Back to the hoppin' john.  I rarely do a mise en place, strategizing instead as to what things I could do while other things happen.  For example, if I set the rice on first, I could be chopping vegetables while checking on the bacon in the oven.  I always let the rice boil over, and the white liquid burns into my stove top.  Luckily I have the kind of stove where you can take the grate off and just wipe up the stuff with a paper towel.  This always happens the day after the housekeeper has been here.  The other issue in my house is that I have a soapstone sink and a septic system.  Thus, no sloped sides and no garbage disposal.  I clean as I go.  I hate to have a bunch of icky stuff hanging around.  I can't enjoy the meal unless everything but the food is cleaned up.  So, I have to scrub the stuff in the sink into the perforated sink dish (I forget what you call that; the drain basket?).  Then I bang the stuff into the garbage pail.  I don't know why people are grossed out by this.  It's the same stuff you put in your mouth.
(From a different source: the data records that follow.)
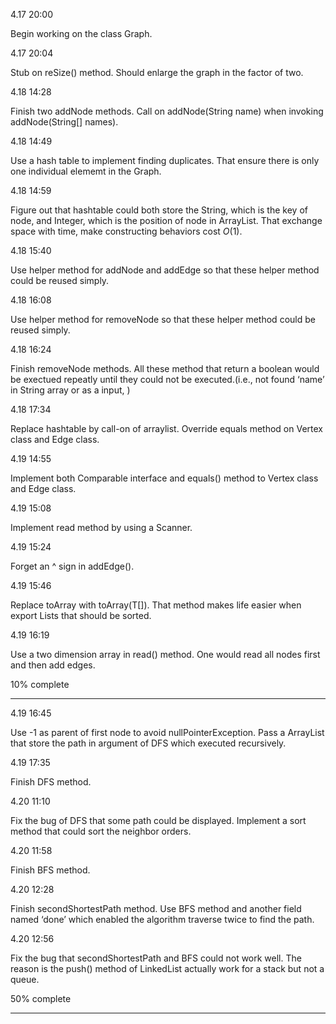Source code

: 4.17 20:00

Begin working on the class Graph. 

4.17 20:04

Stub on reSize() method. Should enlarge the graph in the factor of two. 

4.18 14:28

Finish two addNode methods. Call on addNode(String name) when invoking addNode(String[] names). 

4.18 14:49

Use a hash table to implement finding duplicates. That ensure there is only one individual elememt in the Graph. 

4.18 14:59

Figure out that hashtable could both store the String, which is the key of node, and Integer, which is the position of node in ArrayList. That exchange space with time, make constructing behaviors cost $O(1)$. 

4.18 15:40

Use helper method for addNode and addEdge so that these helper method could be reused simply. 

4.18 16:08

Use helper method for removeNode so that these helper method could be reused simply. 

4.18 16:24

Finish removeNode methods. All these method that return a boolean would be exectued repeatly until they could not be executed.(i.e., not found ‘name’ in String array or as a input, )

4.18 17:34

Replace hashtable by call-on of arraylist. Override equals method on Vertex class and Edge class. 

4.19 14:55

Implement both Comparable interface and equals() method to Vertex class and Edge class.

4.19 15:08

Implement read method by using a Scanner. 

4.19 15:24

Forget an ^ sign in addEdge(). 

4.19 15:46

Replace toArray with toArray(T[]). That method makes life easier when export Lists that should be sorted. 

4.19 16:19

Use a two dimension array in read() method. One would read all nodes first and then add edges. 

10% complete

<hr>

4.19 16:45

Use -1 as parent of first node to avoid nullPointerException. Pass a ArrayList<String> that store the path in argument of DFS which executed recursively. 

4.19 17:35

Finish DFS method. 

4.20 11:10

Fix the bug of DFS that some path could be displayed. Implement a sort method that could sort the neighbor orders. 

4.20 11:58

Finish BFS method. 

4.20 12:28

Finish secondShortestPath method. Use BFS method and another field named ‘done’ which enabled the algorithm traverse twice to find the path. 

4.20 12:56

Fix the bug that secondShortestPath and BFS could not work well. The reason is the push() method of LinkedList actually work for a stack but not a queue. 

50% complete

<hr>

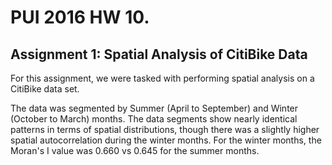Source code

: # PUI 2016 HW 10.

## Assignment 1: Spatial Analysis of CitiBike Data

For this assignment, we were tasked with performing spatial analysis on a CitiBike data set. 

The data was segmented by Summer (April to September) and Winter (October to March) months. The data segments show nearly identical patterns in terms of spatial distributions, though there was a slightly higher spatial autocorrelation during the winter months. For the winter months, the Moran's I value was 0.660 vs 0.645 for the summer months. 


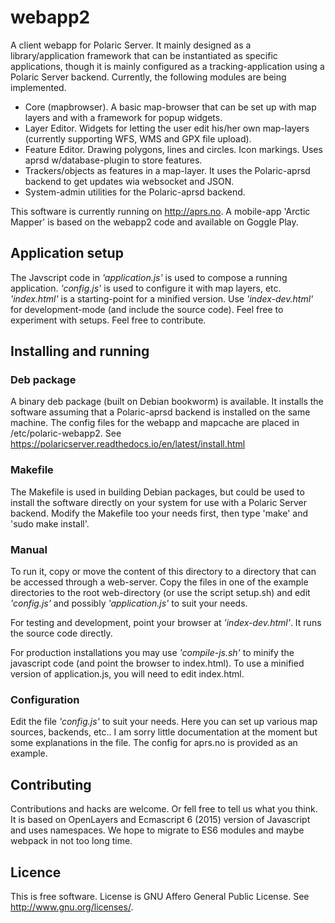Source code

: # webapp2
A client webapp for Polaric Server. It mainly designed as a library/application framework that can be instantiated as specific applications, though it is mainly configured as a tracking-application using a Polaric Server backend. Currently, the following modules are being implemented. 

* Core (mapbrowser). A basic map-browser that can be set up with map layers and with a framework for popup widgets. 
* Layer Editor. Widgets for letting the user edit his/her own map-layers (currently supporting WFS, WMS and GPX file upload). 
* Feature Editor. Drawing polygons, lines and circles. Icon markings. Uses aprsd w/database-plugin to store features.
* Trackers/objects as features in a map-layer. It uses the Polaric-aprsd backend to get updates wia websocket and JSON.
* System-admin utilities for the Polaric-aprsd backend. 

This software is currently running on http://aprs.no. A mobile-app 'Arctic Mapper' is based on the webapp2 code and available on Goggle Play.

## Application setup

The Javscript code in *'application.js'* is used to compose a running application. *'config.js'* is used to configure it with map layers, etc. *'index.html'* is a starting-point for a minified version. Use *'index-dev.html'* for development-mode (and include the source code). Feel free to experiment with setups. Feel free to contribute.
  
  
## Installing and running 

### Deb package
A binary deb package (built on Debian bookworm) is available. It installs the software assuming that a Polaric-aprsd backend is installed on the same machine. The config files for the webapp and mapcache are placed in /etc/polaric-webapp2. See https://polaricserver.readthedocs.io/en/latest/install.html

### Makefile
The Makefile is used in building Debian packages, but could be used to install the software directly on your system for use with a Polaric Server backend. Modify the Makefile too your needs first, then type 'make' and 'sudo make install'.

### Manual
To run it, copy or move the content of this directory to a directory that can be accessed through a web-server. Copy the files in one of the example directories to the root web-directory (or use the script setup.sh) and edit *'config.js'* and possibly *'application.js'* to suit your needs.

For testing and development, point your browser at *'index-dev.html'*. It runs the source code directly. 

For production installations you may use *'compile-js.sh'* to minify the javascript code (and point the browser to index.html). To use a minified version of application.js, you will need to edit index.html. 

### Configuration
Edit the file *'config.js'* to suit your needs. Here you can set up various map sources, backends, etc.. I am sorry little documentation at the moment but some explanations in the file. The config for aprs.no is provided as an example. 


## Contributing

Contributions and hacks are welcome. Or fell free to tell us what you think. It is based on OpenLayers and Ecmascript 6 (2015) version of Javascript and uses namespaces. We hope to migrate to ES6 modules and maybe webpack in not too long time. 
  
## Licence
This is free software. License is GNU Affero General Public License. See <http://www.gnu.org/licenses/>.

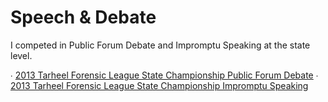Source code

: # Speech & Debate

I competed in Public Forum Debate and Impromptu Speaking at the state level.

∙ [2013 Tarheel Forensic League State Championship Public Forum Debate](https://www.speechwire.com/tfl13.pdf)
∙ [2013 Tarheel Forensic League State Championship Impromptu Speaking](https://www.speechwire.com/tfl14.pdf)

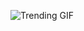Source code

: 
<!-- GIF_SECTION -->
![Trending GIF](https://media2.giphy.com/media/v1.Y2lkPThiYjIxNzcyajhvemxrMjlzZTR6cWw0MHFqbjM4OWpzanFvZHczZzA1ZWc2eWkwdSZlcD12MV9naWZzX3NlYXJjaCZjdD1n/qgQUggAC3Pfv687qPC/giphy.gif)
<!-- END_GIF_SECTION -->
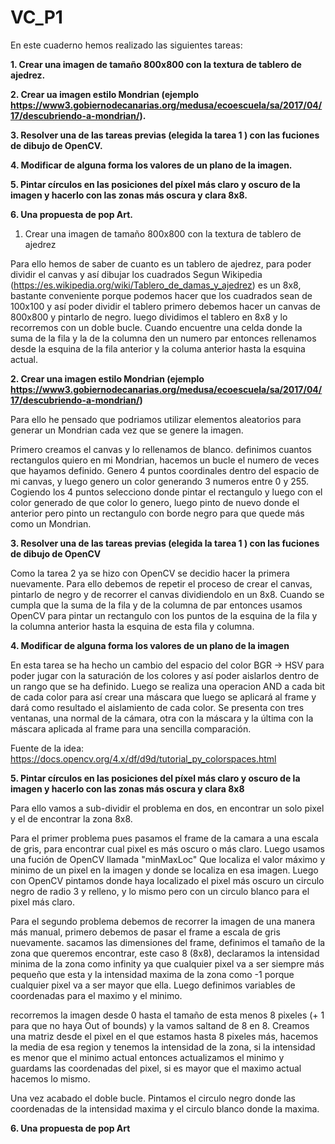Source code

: # VC_P1
En este cuaderno hemos realizado las siguientes tareas:

**1. Crear una imagen de tamaño 800x800 con la textura de tablero de ajedrez.**

**2. Crear ua imagen estilo Mondrian (ejemplo https://www3.gobiernodecanarias.org/medusa/ecoescuela/sa/2017/04/17/descubriendo-a-mondrian/).**

**3. Resolver una de las tareas previas (elegida la tarea 1 ) con las fuciones de dibujo de OpenCV.**

**4. Modificar de alguna forma los valores de un plano de la imagen.**

**5. Pintar círculos en las posiciones del píxel más claro y oscuro de la imagen y hacerlo con las zonas más oscura y clara 8x8.**

**6. Una propuesta de pop Art.**


1. Crear una imagen de tamaño 800x800 con la textura de tablero de ajedrez

Para ello hemos de saber de cuanto es un tablero de ajedrez, para poder dividir el canvas y así dibujar los cuadrados
Segun Wikipedia (https://es.wikipedia.org/wiki/Tablero_de_damas_y_ajedrez) es un 8x8, bastante conveniente porque podemos hacer que los cuadrados sean de 100x100 y así poder dividir el tablero
primero debemos hacer un canvas de 800x800 y pintarlo de negro. luego dividimos el tablero en 8x8 y lo recorremos con un doble bucle.
Cuando encuentre una celda donde la suma de la fila y la de la columna den un numero par entonces rellenamos desde la esquina  de la fila anterior y la columa anterior hasta la esquina actual.

**2. Crear una imagen estilo Mondrian (ejemplo https://www3.gobiernodecanarias.org/medusa/ecoescuela/sa/2017/04/17/descubriendo-a-mondrian/)**

Para ello he pensado que podriamos utilizar elementos aleatorios para generar un Mondrian cada vez que se genere la imagen.

Primero creamos el canvas y lo rellenamos de blanco. definimos cuantos rectangulos quiero en mi Mondrian, hacemos un bucle el numero de veces que hayamos definido. Genero 4 puntos coordinales dentro del espacio de mi canvas, y luego genero un color generando 3 numeros entre 0 y 255. Cogiendo los 4 puntos selecciono donde pintar el rectangulo y luego con el color generado de que color lo genero, luego pinto de nuevo donde el anterior pero pinto un rectangulo con borde negro para que quede más como un Mondrian.

**3. Resolver una de las tareas previas (elegida la tarea 1 ) con las fuciones de dibujo de OpenCV**

Como la tarea 2 ya se hizo con OpenCV se decidio hacer la primera nuevamente. Para ello debemos de repetir el proceso de crear el canvas, pintarlo de negro y de recorrer el canvas dividiendolo en un 8x8. Cuando se cumpla que la suma de la fila y de la columna de par entonces usamos OpenCV para pintar un rectangulo con los puntos de la esquina de la fila y la columna anterior hasta la esquina de esta fila y columna.

**4. Modificar de alguna forma los valores de un plano de la imagen**

En esta tarea se ha hecho un cambio del espacio del color BGR -> HSV para poder jugar con la saturación de los colores y así poder aislarlos dentro de un rango que se ha definido. Luego se realiza una operacion AND a cada bit de cada color para así crear una máscara que luego se aplicará al frame y dará como resultado el aislamiento de cada color. Se presenta con tres ventanas, una normal de la cámara, otra con la máscara y la última con la máscara aplicada al frame para una sencilla comparación.

Fuente de la idea: https://docs.opencv.org/4.x/df/d9d/tutorial_py_colorspaces.html

**5. Pintar círculos en las posiciones del píxel más claro y oscuro de la imagen y hacerlo con las zonas más oscura y clara 8x8**

Para ello vamos a sub-dividir el problema en dos, en encontrar un solo pixel y el de encontrar la zona 8x8. 

Para el primer problema pues pasamos el frame de la camara a una escala de gris, para encontrar cual pixel es más oscuro o más claro. Luego usamos una fución de OpenCV llamada "minMaxLoc" Que localiza el valor máximo y minimo de un pixel en la imagen y donde se localiza en esa imagen. Luego con OpenCV pintamos donde haya localizado el pixel más oscuro un circulo negro de radio 3 y relleno, y lo mismo pero con un circulo blanco para el pixel más claro. 

Para el segundo problema debemos de recorrer la imagen de una manera más manual, primero debemos de pasar el frame a escala de gris nuevamente. sacamos las dimensiones del frame, definimos el tamaño de la zona que queremos encontrar, este caso 8 (8x8), declaramos la intensidad minima de la zona como infinity ya que cualquier pixel va a ser siempre más pequeño que esta y la intensidad maxima de la zona como -1 porque cualquier pixel va a ser mayor que ella. Luego definimos variables de coordenadas para el maximo y el minimo. 

recorremos la imagen desde 0 hasta el tamaño de esta menos 8 pixeles (+ 1 para que no haya Out of bounds) y la vamos saltand de 8 en 8. Creamos una matriz desde el pixel en el que estamos hasta 8 pixeles más, hacemos la media de esa region y tenemos la intensidad de la zona, si la intensidad es menor que el minimo actual entonces actualizamos el minimo y guardams las coordenadas del pixel, si es mayor que el maximo actual hacemos lo mismo. 

Una vez acabado el doble bucle. Pintamos el circulo negro donde las coordenadas de la intensidad maxima y el circulo blanco donde la maxima.

**6. Una propuesta de pop Art**

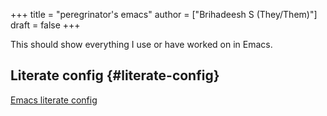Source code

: +++
title = "peregrinator's emacs"
author = ["Brihadeesh S (They/Them)"]
draft = false
+++

This should show everything I use or have worked on in Emacs.


## Literate config {#literate-config}

[Emacs literate config](emacs-literate-config/)
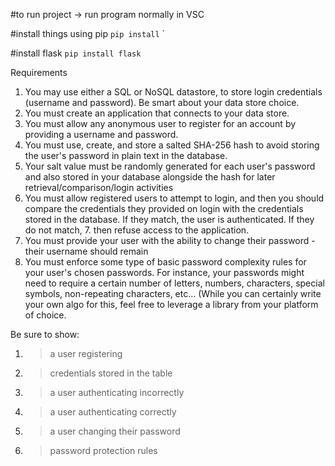 #to run project 
 -> run program normally in VSC

  #install things using pip
  ``pip install``
  `
  
  #install flask
  ``pip install flask``

  Requirements
1. You may use either a SQL or NoSQL datastore, to store login credentials (username and password). Be smart about your data store choice.
2. You must create an application that connects to your data store.
3. You must allow any anonymous user to register for an account by providing a username and password.
4. You must use, create, and store a salted SHA-256 hash to avoid storing the user's password in plain text in the database.
5. Your salt value must be randomly generated for each user's password and also stored in your database alongside the hash for later retrieval/comparison/login activities
6. You must allow registered users to attempt to login, and then you should compare the credentials they provided on login with the credentials stored in the database.  If they match, the user is authenticated. If they do not match, 7. then refuse access to the application.
8. You must provide your user with the ability to change their password - their username should remain
9. You must enforce some type of basic password complexity rules for your user's chosen passwords. For instance, your passwords might need to require a certain number of letters, numbers, characters, special symbols, non-repeating characters, etc... (While you can certainly write your own algo for this, feel free to leverage a library from your platform of choice.

Be sure to show:
1. > a user registering 
2. > credentials stored in the table
3. > a user authenticating incorrectly
4. > a user authenticating correctly
5. > a user changing their password
6. > password protection rules

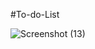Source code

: #To-do-List

![Screenshot (13)](https://github.com/Mehak213/OCTANET_JANUARY/assets/135951165/da589b0b-a7dd-40f8-a240-e6a7b7f7567f)
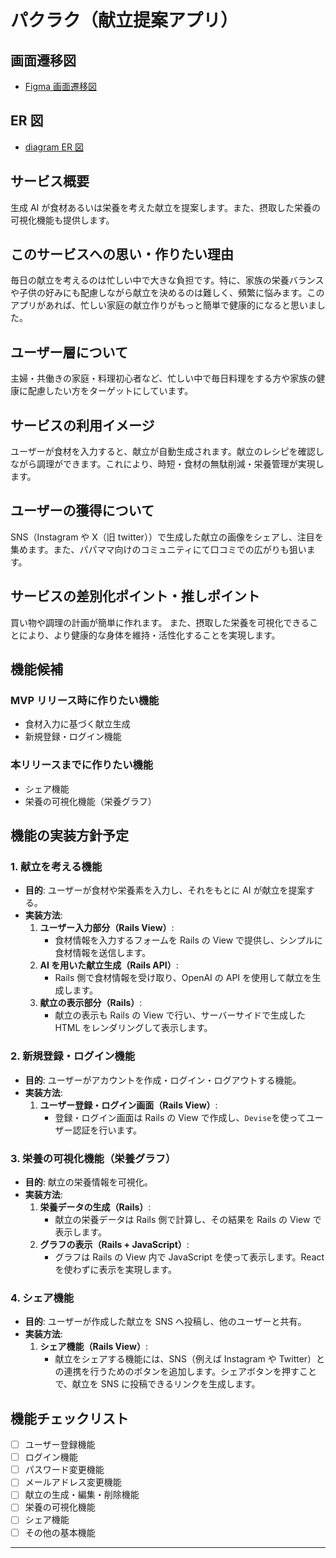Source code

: # パクラク（献立提案アプリ）

## 画面遷移図

- [Figma 画面遷移図](https://www.figma.com/design/0cojSDS4xJ1ybwfGGIWLzH/%E3%83%91%E3%82%AF%E3%83%A9%E3%82%AF?node-id=8-2743&node-type=frame&t=21CuoaJOQqYR9uaC-0)

## ER 図

- [diagram ER 図](https://dbdiagram.io/d/66fcd79efb079c7ebd0ae79b)

## サービス概要

生成 AI が食材あるいは栄養を考えた献立を提案します。また、摂取した栄養の可視化機能も提供します。

## このサービスへの思い・作りたい理由

毎日の献立を考えるのは忙しい中で大きな負担です。特に、家族の栄養バランスや子供の好みにも配慮しながら献立を決めるのは難しく、頻繁に悩みます。このアプリがあれば、忙しい家庭の献立作りがもっと簡単で健康的になると思いました。

## ユーザー層について

主婦・共働きの家庭・料理初心者など、忙しい中で毎日料理をする方や家族の健康に配慮したい方をターゲットにしています。

## サービスの利用イメージ

ユーザーが食材を入力すると、献立が自動生成されます。献立のレシピを確認しながら調理ができます。これにより、時短・食材の無駄削減・栄養管理が実現します。

## ユーザーの獲得について

SNS（Instagram や X（旧 twitter））で生成した献立の画像をシェアし、注目を集めます。また、パパママ向けのコミュニティにて口コミでの広がりも狙います。

## サービスの差別化ポイント・推しポイント

買い物や調理の計画が簡単に作れます。
また、摂取した栄養を可視化できることにより、より健康的な身体を維持・活性化することを実現します。

## 機能候補

### MVP リリース時に作りたい機能

- 食材入力に基づく献立生成
- 新規登録・ログイン機能

### 本リリースまでに作りたい機能

- シェア機能
- 栄養の可視化機能（栄養グラフ）

## 機能の実装方針予定

### 1. 献立を考える機能

- **目的**: ユーザーが食材や栄養素を入力し、それをもとに AI が献立を提案する。
- **実装方法**:
  1. **ユーザー入力部分（Rails View）**:
     - 食材情報を入力するフォームを Rails の View で提供し、シンプルに食材情報を送信します。
  2. **AI を用いた献立生成（Rails API）**:
     - Rails 側で食材情報を受け取り、OpenAI の API を使用して献立を生成します。
  3. **献立の表示部分（Rails）**:
     - 献立の表示も Rails の View で行い、サーバーサイドで生成した HTML をレンダリングして表示します。

### 2. 新規登録・ログイン機能

- **目的**: ユーザーがアカウントを作成・ログイン・ログアウトする機能。
- **実装方法**:
  1. **ユーザー登録・ログイン画面（Rails View）**:
     - 登録・ログイン画面は Rails の View で作成し、`Devise`を使ってユーザー認証を行います。

### 3. 栄養の可視化機能（栄養グラフ）

- **目的**: 献立の栄養情報を可視化。
- **実装方法**:
  1. **栄養データの生成（Rails）**:
     - 献立の栄養データは Rails 側で計算し、その結果を Rails の View で表示します。
  2. **グラフの表示（Rails + JavaScript）**:
     - グラフは Rails の View 内で JavaScript を使って表示します。React を使わずに表示を実現します。

### 4. シェア機能

- **目的**: ユーザーが作成した献立を SNS へ投稿し、他のユーザーと共有。
- **実装方法**:
  1. **シェア機能（Rails View）**:
     - 献立をシェアする機能には、SNS（例えば Instagram や Twitter）との連携を行うためのボタンを追加します。シェアボタンを押すことで、献立を SNS に投稿できるリンクを生成します。

## 機能チェックリスト

- [ ] ユーザー登録機能
- [ ] ログイン機能
- [ ] パスワード変更機能
- [ ] メールアドレス変更機能
- [ ] 献立の生成・編集・削除機能
- [ ] 栄養の可視化機能
- [ ] シェア機能
- [ ] その他の基本機能

---
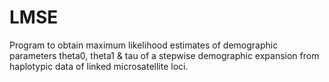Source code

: # LMSE
Program to obtain maximum likelihood estimates of demographic parameters theta0, theta1 &amp; tau of a stepwise demographic expansion from haplotypic data of linked microsatellite loci.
The recipe I am using is veg, but I just can't do it without bacon grease.  Yikes!  I may not have any hot sauce.  A few weeks ago, the refrigerator with the 12 year warranty quit.  Out of warranty. They had to take the whole inside out.  I took the opportunity to throw out the hosin sauce, half jars of capers, anchovies in a tube and whatever else had probably been there since I moved in five years ago.  Maybe my hot sauce.  Panic. Nothing is open today.  Gotta find another bottle somewhere.  I'm hoping to go to to New Iberia, home of Tabasco, on my road trip with my imaginary boyfriend.

This is hoppin' john.  Not the one I made.


I found the hot sauce.

"And they're talking about the noodles, not the poodles."  Mummers.